Texte de la page:

-*-*-

Marie-José Tubiana, spécialiste du Darfour et soutien des demandeurs d'asile, célébrée au Fipadoc
Pour être reconnu, chaque demandeur d’asile en France doit prouver d’où il vient. Mais que faire quand le lieu de naissance a disparu après le massacre ? Ces 10 dernières années, après avoir été déboutés par l’Ofpra (Office français de protection des réfugiés et apatrides), 327 demandeurs d’asile du Darfour ont contacté Marie-José Tubiana. Cette grande experte du Darfour va chercher pendant des jours et des nuits entières le nom d’un village disparu sur des cartes anciennes.
En 20 ans, la guerre civile et le génocide ont fait plus de 300 000 morts et trois millions de déplacés au Darfour. Habitée par une véritable mission, Marie-José Tubiana, ancienne directrice de recherche au CNRS, mobilise sa connaissance du terrain, acquise pendant 60 ans, pour prouver la véracité des récits des réfugiés et les faire respecter.
Entretien croisé de l'ethnologue Marie-José Tubiana et de Camille Ponsin, réalisateur du film "Marie-José vous attend à 16h", récompensé ce week-end au Fipadoc.
RFI : Votre histoire avec les réfugiés du Darfour ne commence ni au Soudan, ni avec votre film Marie-José vous attend à 16h, mais dans la jungle de Calais.

-*-*-

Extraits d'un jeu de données
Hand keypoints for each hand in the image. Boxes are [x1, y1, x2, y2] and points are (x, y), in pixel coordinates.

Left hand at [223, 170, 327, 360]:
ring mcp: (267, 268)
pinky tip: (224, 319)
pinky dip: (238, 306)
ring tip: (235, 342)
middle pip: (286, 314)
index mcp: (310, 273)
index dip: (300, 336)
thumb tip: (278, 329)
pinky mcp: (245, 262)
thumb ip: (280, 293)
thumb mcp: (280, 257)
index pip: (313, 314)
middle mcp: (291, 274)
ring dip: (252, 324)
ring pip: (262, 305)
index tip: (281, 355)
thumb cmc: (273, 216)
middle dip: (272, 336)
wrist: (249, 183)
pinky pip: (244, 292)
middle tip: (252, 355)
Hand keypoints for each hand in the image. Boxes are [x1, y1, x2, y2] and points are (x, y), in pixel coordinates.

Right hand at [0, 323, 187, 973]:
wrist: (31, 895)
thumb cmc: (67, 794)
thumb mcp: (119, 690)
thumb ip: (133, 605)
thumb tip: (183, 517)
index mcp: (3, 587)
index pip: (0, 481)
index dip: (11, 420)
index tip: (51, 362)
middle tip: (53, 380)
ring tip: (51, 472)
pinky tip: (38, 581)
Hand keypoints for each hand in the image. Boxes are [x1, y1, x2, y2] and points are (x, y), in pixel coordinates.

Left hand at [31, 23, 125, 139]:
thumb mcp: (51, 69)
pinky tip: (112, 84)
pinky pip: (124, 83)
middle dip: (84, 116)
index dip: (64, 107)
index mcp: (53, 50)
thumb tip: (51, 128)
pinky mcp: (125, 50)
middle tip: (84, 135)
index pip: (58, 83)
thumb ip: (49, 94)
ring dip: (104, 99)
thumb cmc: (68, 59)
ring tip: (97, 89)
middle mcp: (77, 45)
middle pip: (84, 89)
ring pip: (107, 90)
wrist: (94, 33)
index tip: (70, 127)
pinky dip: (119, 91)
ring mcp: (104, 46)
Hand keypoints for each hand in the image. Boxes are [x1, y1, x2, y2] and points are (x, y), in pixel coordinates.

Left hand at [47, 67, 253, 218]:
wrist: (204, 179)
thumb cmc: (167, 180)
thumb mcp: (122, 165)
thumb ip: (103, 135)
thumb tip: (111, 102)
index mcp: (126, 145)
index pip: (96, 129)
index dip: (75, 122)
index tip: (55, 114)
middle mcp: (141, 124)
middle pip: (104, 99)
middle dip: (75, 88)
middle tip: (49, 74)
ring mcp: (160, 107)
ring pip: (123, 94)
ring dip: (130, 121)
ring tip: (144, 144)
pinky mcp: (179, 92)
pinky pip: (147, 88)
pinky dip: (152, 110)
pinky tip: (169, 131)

-*-*-

Consigne 1: Citez l'article sur Marie-José Tubiana en commençant par "En 20 ans, la" et en allant jusqu'à "week-end au Fipadoc.".
Consigne 2: Selon l'article sur Marie-José Tubiana, combien de demandeurs d'asile du Darfour l'ont contactée ces 10 dernières années ?
Consigne 3: Poursuivez l'entretien avec Marie-José Tubiana au-delà de sa dernière phrase.
Ces lignes sont sans rapport avec l'article.

Réponse 1:
En 20 ans, la guerre civile et le génocide ont fait plus de 300 000 morts et trois millions de déplacés au Darfour. Habitée par une véritable mission, Marie-José Tubiana, ancienne directrice de recherche au CNRS, mobilise sa connaissance du terrain, acquise pendant 60 ans, pour prouver la véracité des récits des réfugiés et les faire respecter.
Entretien croisé de l'ethnologue Marie-José Tubiana et de Camille Ponsin, réalisateur du film "Marie-José vous attend à 16h", récompensé ce week-end au Fipadoc.

Réponse 2: 327 demandeurs d'asile du Darfour.

Réponse 3:
Camille Ponsin : Cela a commencé avec un séjour que j’ai fait à la jungle de Calais, en France, parce qu’il y avait un grand camp de migrants, installé là depuis de nombreuses années et qui s’est vraiment agrandi de manière significative en 2015. Je suis allé là-bas, sans caméra, pour me rendre compte par moi-même ce qui s’y jouait et voir la situation sur place. D’abord, j’ai passé une bonne partie de l’été 2015 à aider les gens sur place, les réfugiés syriens, afghans, érythréens et soudanais. C’est là où j’ai rencontré des rescapés du génocide du Darfour pour la première fois. Ensuite, j’ai hébergé chez moi l'un de ces réfugiés, pendant un an. Et j’ai voulu en savoir plus sur l’histoire de son pays et sur le Darfour en général. C’est à ce moment que j’ai lu des livres de Marie-José Tubiana. J’ai connu Marie-José Tubiana d’abord à travers ses livres.
RFI : Et vous, Marie-José Tubiana, quand a commencé votre histoire avec le Darfour ?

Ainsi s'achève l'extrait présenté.